A Fenprof não espera soluções para os problemas dos professores e da educação tão cedo, afirmou Mário Nogueira à saída de uma reunião com o ministro da Educação, que não deu “uma única resposta” aos docentes.

“Se entrámos aqui com algumas preocupações, saímos com as mesmas e, nalguns casos, até com preocupações acrescidas, porque não houve respostas”, declarou o secretário-geral da Federação Nacional de Professores (Fenprof).

Em declarações aos jornalistas, Mário Nogueira lamentou que o ministro não tenha adiantado esclarecimentos sobre as prioridades para esta legislatura e sobre a concretização de algumas intenções que já foram anunciadas, apesar de Tiago Brandão Rodrigues ter insistido na abertura do Governo para o diálogo.

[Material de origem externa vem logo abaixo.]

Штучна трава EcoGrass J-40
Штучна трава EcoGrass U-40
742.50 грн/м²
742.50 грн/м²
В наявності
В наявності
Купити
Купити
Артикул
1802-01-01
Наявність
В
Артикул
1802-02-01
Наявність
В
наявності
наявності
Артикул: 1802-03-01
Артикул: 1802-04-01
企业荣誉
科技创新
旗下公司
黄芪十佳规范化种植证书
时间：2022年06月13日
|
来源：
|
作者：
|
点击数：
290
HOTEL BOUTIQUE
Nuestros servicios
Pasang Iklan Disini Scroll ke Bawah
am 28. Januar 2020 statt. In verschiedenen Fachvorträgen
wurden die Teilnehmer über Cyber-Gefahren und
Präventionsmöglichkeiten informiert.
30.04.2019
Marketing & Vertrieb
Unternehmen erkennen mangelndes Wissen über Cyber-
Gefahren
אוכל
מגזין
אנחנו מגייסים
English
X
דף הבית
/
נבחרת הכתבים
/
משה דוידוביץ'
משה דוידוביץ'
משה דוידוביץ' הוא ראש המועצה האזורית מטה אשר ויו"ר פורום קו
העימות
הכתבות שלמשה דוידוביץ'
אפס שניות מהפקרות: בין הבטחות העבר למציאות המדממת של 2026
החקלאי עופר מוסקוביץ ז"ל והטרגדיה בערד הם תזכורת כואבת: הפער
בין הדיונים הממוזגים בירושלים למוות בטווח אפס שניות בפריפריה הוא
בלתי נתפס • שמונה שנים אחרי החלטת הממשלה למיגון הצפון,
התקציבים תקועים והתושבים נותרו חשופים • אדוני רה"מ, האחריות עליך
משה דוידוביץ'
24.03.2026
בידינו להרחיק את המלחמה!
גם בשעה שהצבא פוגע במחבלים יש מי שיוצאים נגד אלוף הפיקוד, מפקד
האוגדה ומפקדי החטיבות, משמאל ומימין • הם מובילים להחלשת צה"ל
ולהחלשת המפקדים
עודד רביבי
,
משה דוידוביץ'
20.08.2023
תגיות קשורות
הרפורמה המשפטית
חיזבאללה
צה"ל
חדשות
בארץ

“O que nos parece é que o senhor ministro considera que o diálogo e a negociação têm que decorrer de acordo com as regras que são impostas pelo Ministério”, reagiu o sindicalista.

Segundo o secretário-geral da Fenprof, a prioridade para a educação deve passar por tornar a profissão de docente atrativa, acrescentando que a falta de professores nas escolas é uma tendência que se está a generalizar e que “se é para continuar assim, a escola vai sofrer”.

Mário Nogueira adiantou ainda que a Fenprof vai manter a greve nacional de professores e educadores no 31 de janeiro e a participação no protesto da função pública, marcado para o mesmo dia, acrescentando que os docentes se vão reunir num plenário nacional no dia 12 de fevereiro para discutir o Orçamento do Estado.

“Para podermos ter respostas, por parte do Ministério, que vão ao encontro dos anseios dos professores e daquilo que é necessário para que as escolas possam organizar-se e possam funcionar bem, os professores vão ter de lutar por isso”, sublinhou.

A Fenprof foi a última estrutura sindical de professores ouvida por Tiago Brandão Rodrigues, num dia que o ministro dedicou aos sindicatos do setor da educação e do ensino.

Horas antes, a Federação Nacional da Educação (FNE) tinha reagido de forma positiva à reunião com a tutela, reconhecendo a disponibilidade para ouvir os sindicatos sobre a organização do próximo ano letivo.